One set innovation in particular has made the news anchors happy.

Instead of having hot, harsh incandescent lights, the new set has a special kind of fluorescent lights that are not as blinding and much cooler. No longer will the anchors have to squint and sweat under a broiler.

The station also has introduced new graphics, which were designed to give the station a more professional and modern look.

This station also has a new set and new graphics, but here the emphasis is decidedly on the graphics.

The station has purchased a new computerized system called DP Max, which combines painting and animation with digital disc recording.

“Our system dated from the ’80s, and we could have just upgraded, but we went ahead and bought this,” said Espinoza. “It’s an expensive system. It cost in the low hundreds of thousands.”
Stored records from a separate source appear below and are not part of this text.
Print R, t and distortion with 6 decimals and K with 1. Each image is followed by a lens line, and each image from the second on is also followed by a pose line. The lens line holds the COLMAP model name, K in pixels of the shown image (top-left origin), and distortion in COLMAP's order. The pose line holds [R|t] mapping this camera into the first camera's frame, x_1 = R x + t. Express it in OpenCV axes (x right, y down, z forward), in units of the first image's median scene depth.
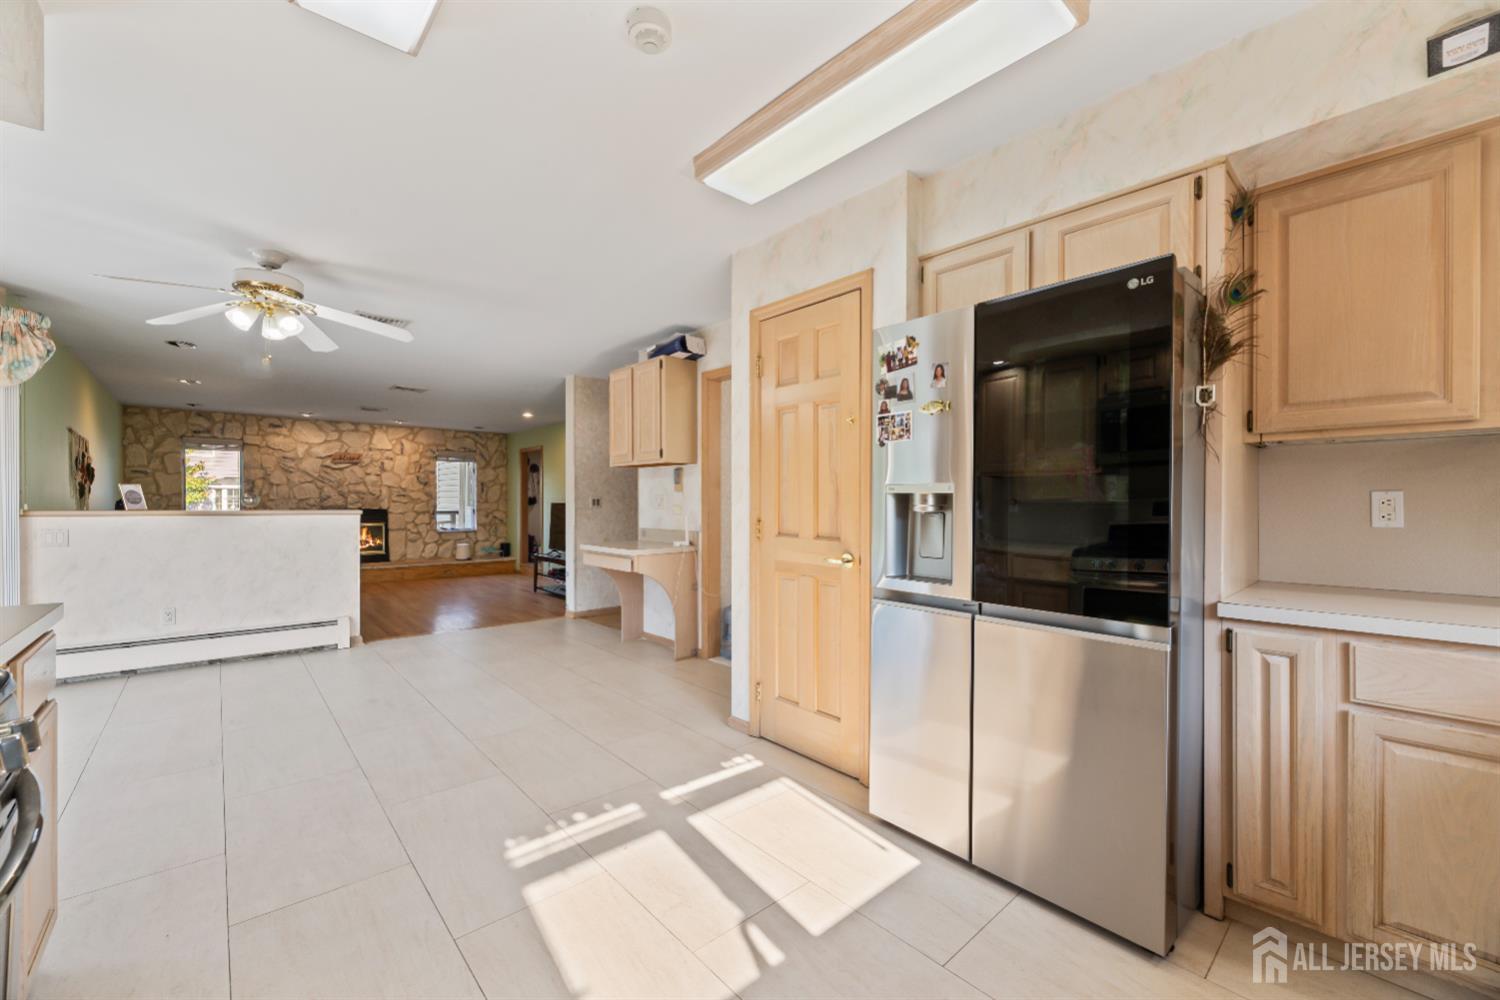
lens RADIAL K [[605.1, 0, 751.6], [0, 605.1, 501.8], [0, 0, 1]] dist [-0.002240, 0.000863]
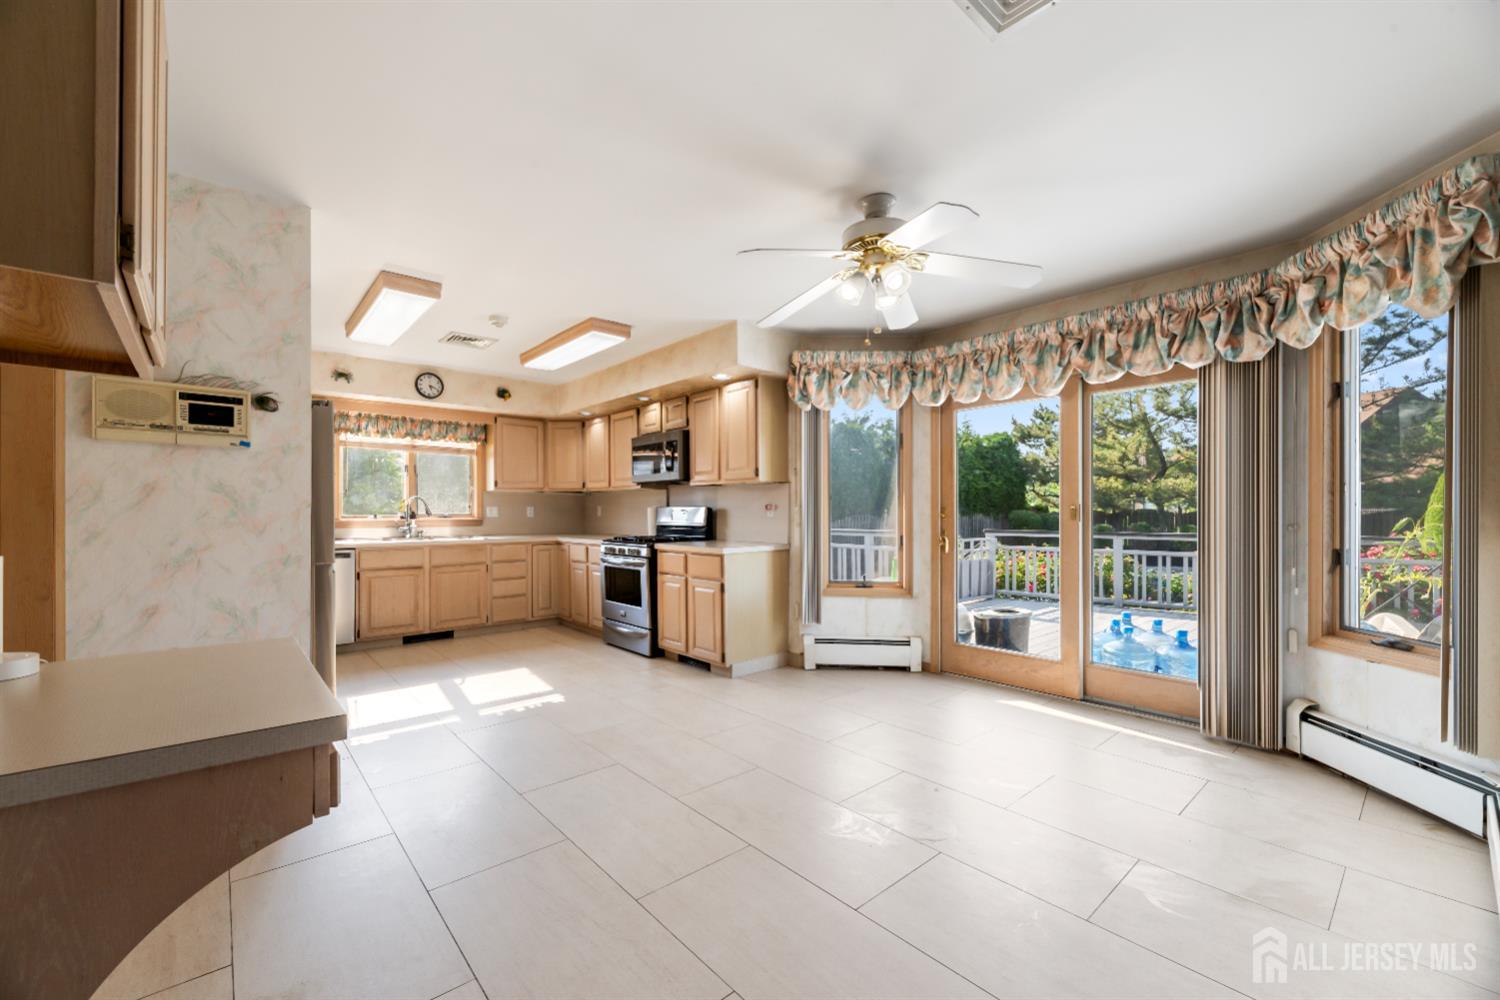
lens RADIAL K [[605.1, 0, 748.7], [0, 605.1, 511.6], [0, 0, 1]] dist [-0.002240, 0.000863]
pose [[-0.999964, 0.002679, 0.007994, -0.660598], [0.002676, 0.999996, -0.000357, 0.005791], [-0.007995, -0.000336, -0.999968, 1.899592]]
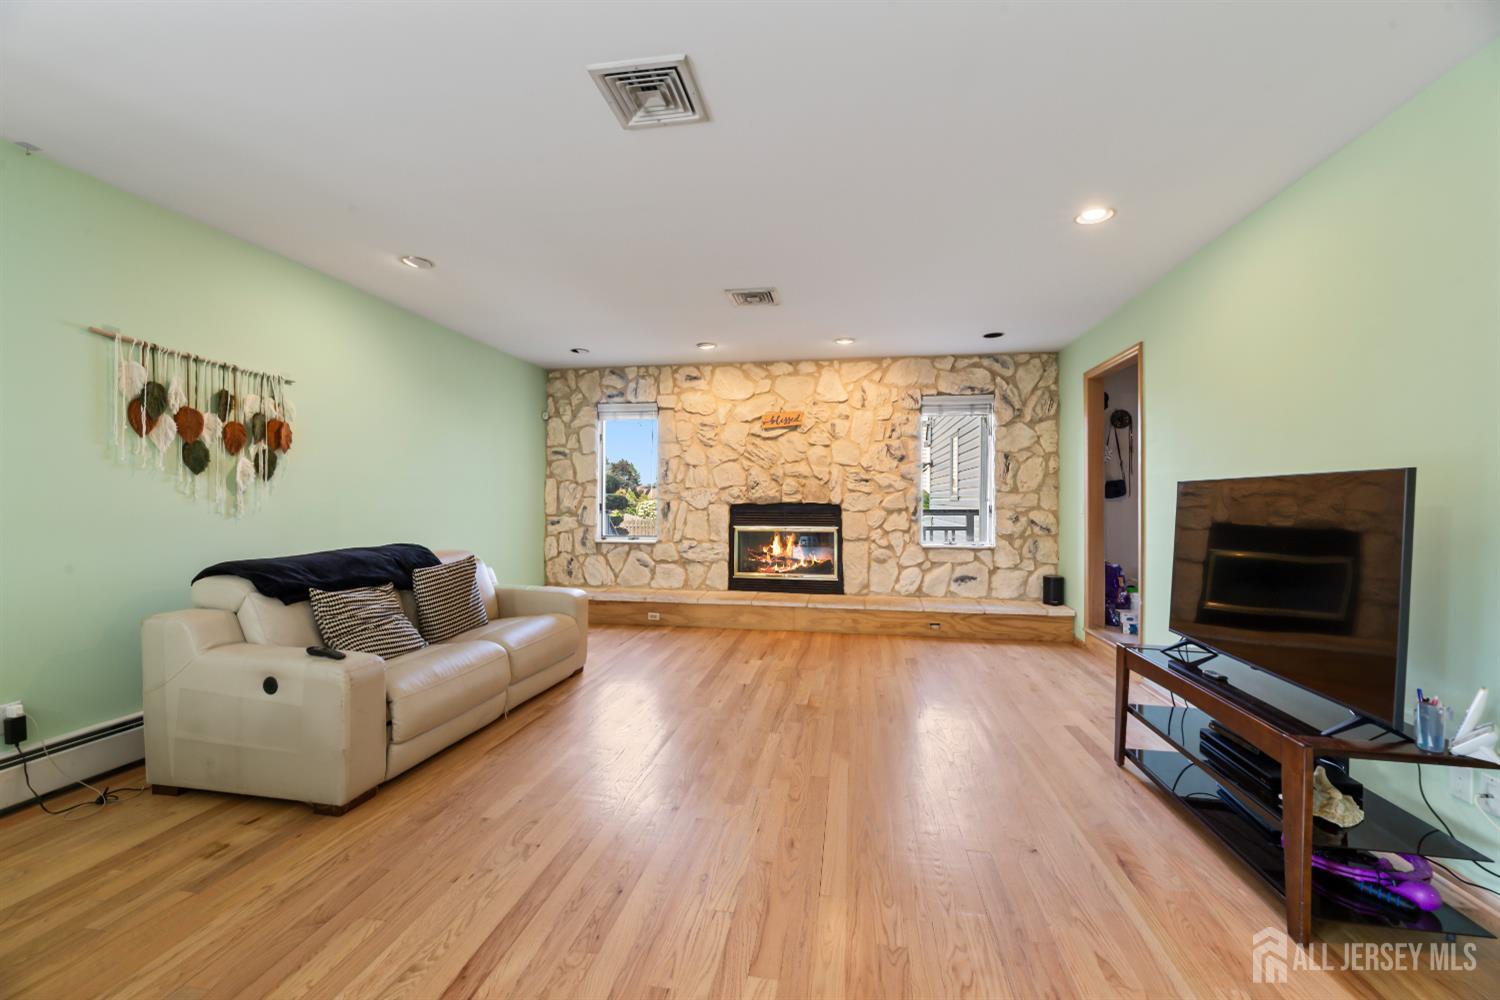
lens RADIAL K [[605.1, 0, 746.6], [0, 605.1, 498.2], [0, 0, 1]] dist [-0.002240, 0.000863]
pose [[0.618538, -0.004772, -0.785741, -0.203154], [-0.002659, 0.999963, -0.008166, 0.011853], [0.785751, 0.007140, 0.618502, 0.574727]]
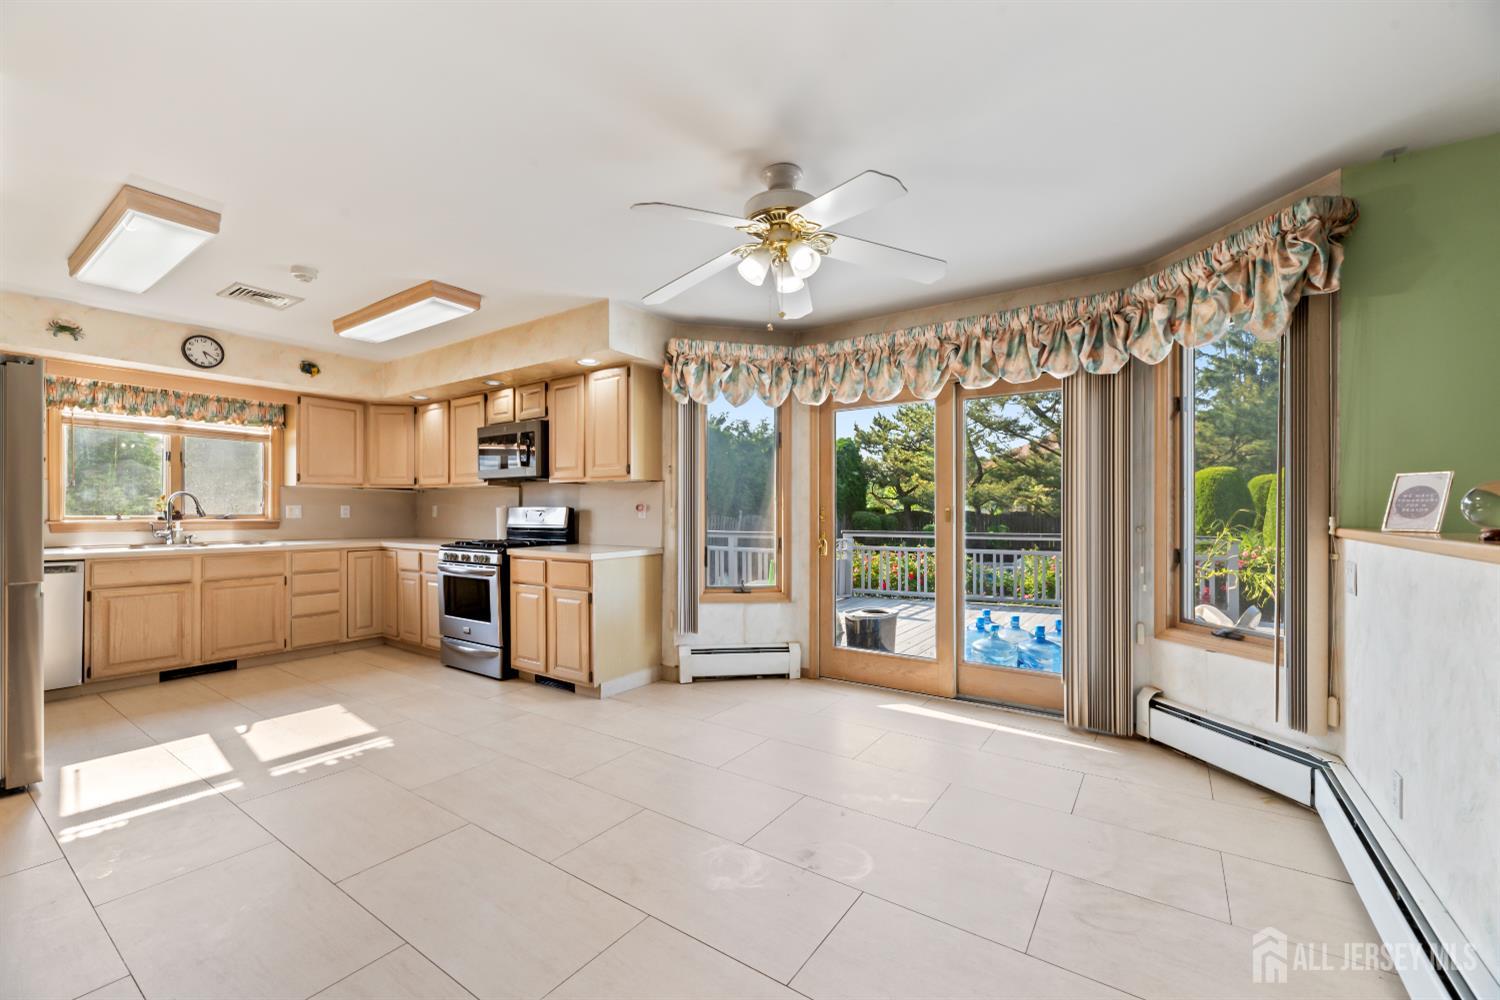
lens RADIAL K [[605.1, 0, 744.9], [0, 605.1, 508.2], [0, 0, 1]] dist [-0.002240, 0.000863]
pose [[-0.972862, -0.002377, -0.231373, -0.607371], [-0.000899, 0.999979, -0.006494, 0.004331], [0.231383, -0.006110, -0.972843, 1.780754]]
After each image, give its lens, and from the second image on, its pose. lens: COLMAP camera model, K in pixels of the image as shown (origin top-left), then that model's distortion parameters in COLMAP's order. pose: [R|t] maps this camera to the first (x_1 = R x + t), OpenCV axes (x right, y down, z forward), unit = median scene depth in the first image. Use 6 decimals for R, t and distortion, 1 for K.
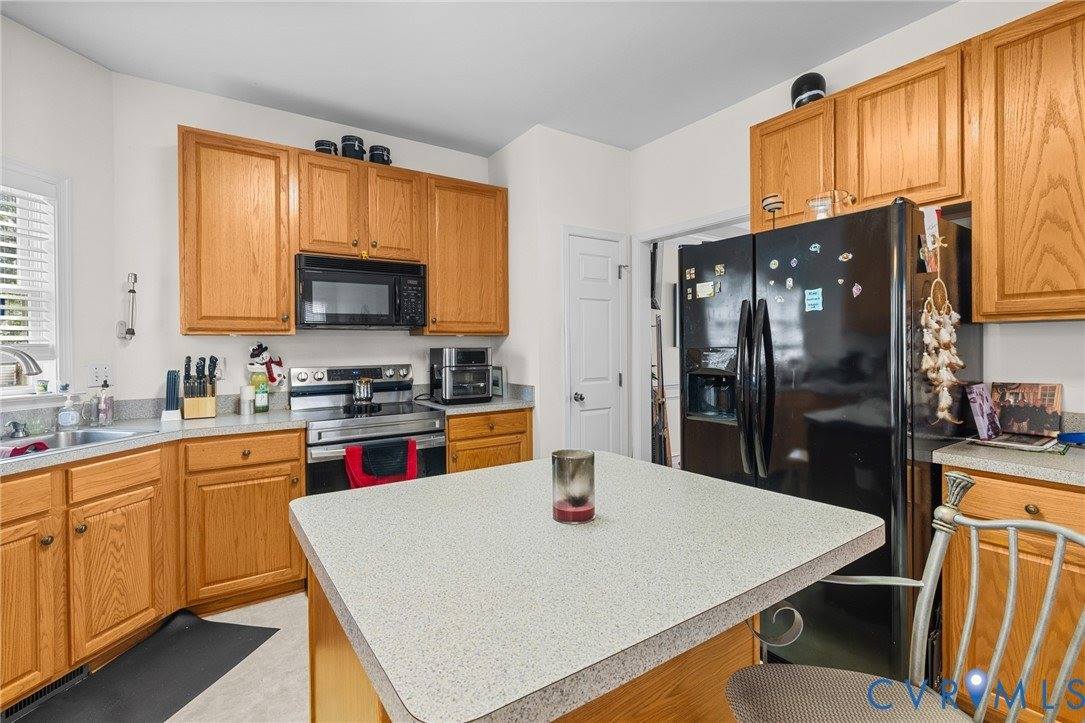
lens RADIAL K [[502.4, 0, 540.6], [0, 502.4, 350.4], [0, 0, 1]] dist [-0.003993, 0.001586]
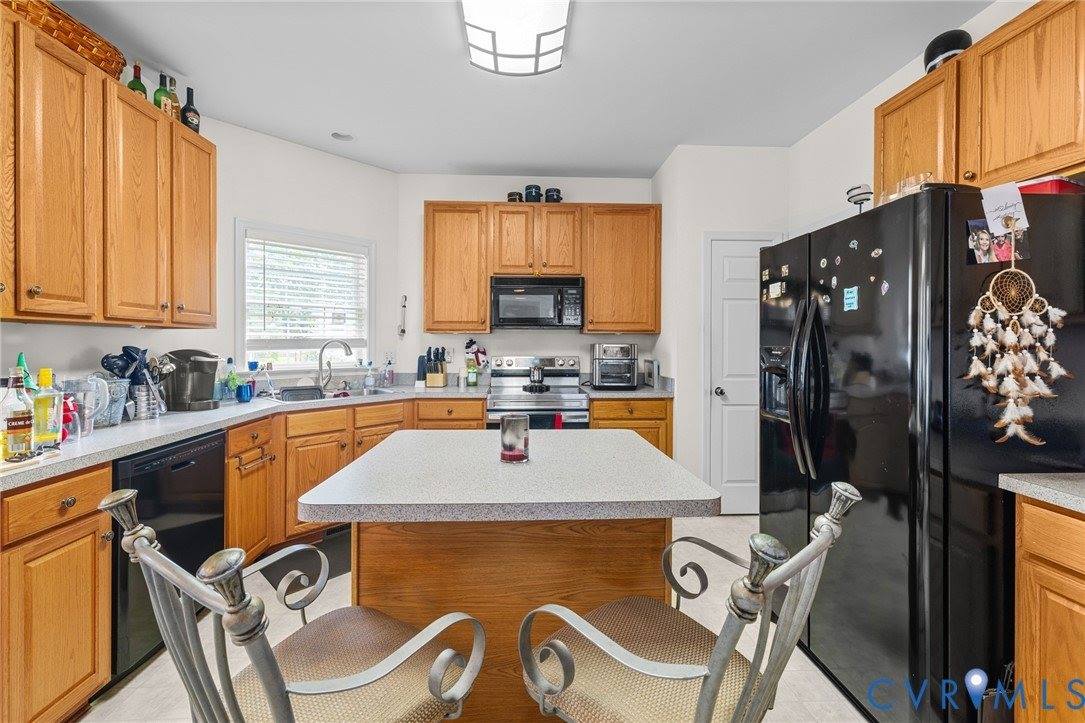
lens RADIAL K [[465.6, 0, 539.2], [0, 465.6, 343.0], [0, 0, 1]] dist [0.007639, -0.000474]
pose [[0.847808, 0.012523, -0.530155, 0.335076], [-0.015353, 0.999882, -0.000934, -0.003803], [0.530080, 0.008932, 0.847900, -0.048384]]
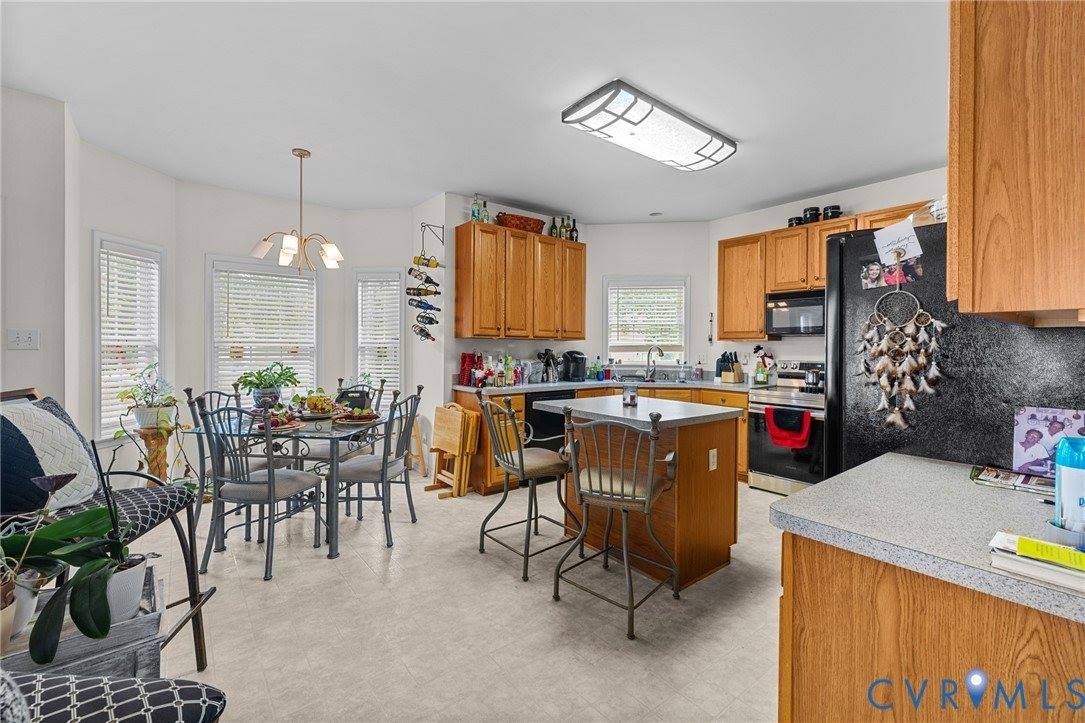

But he said it is worth it, because graphics are so important in today’s broadcasting.

“This will affect the entire look of the station,” said Espinoza. “I’m a big believer in graphics, because they can enhance the telling of the story.

“I’m not a believer in sets as much, because they can’t.”

So instead of starting from scratch on the set, the station revamped and updated the old one.

“It’s changed to a more professional network look,” said Espinoza. “As long as it looks good and professional and modern, I’m happy.”

In addition to its own graphic system, the station also purchased two national graphic services. One is the same fly-over weather map that KREM has, although KXLY has an upgraded version that “flies” right over the city.

The other is “News In Motion,” a graphics service that provides illustration and animation to accompany news stories.

For instance, one recent “News In Motion” graphic showed, in animated form, how a tall building flexes and bends, and sometimes collapses, during an earthquake like the one in Japan.

KXLY has added an extra five minutes onto its 11 p.m. broadcast, pushing “Nightline” back to 11:35 p.m. Most of the extra time will be devoted to “Sports Extra.”

But the biggest expansion is yet to come. The station has purchased the lot behind the building to accommodate a major expansion of the studios.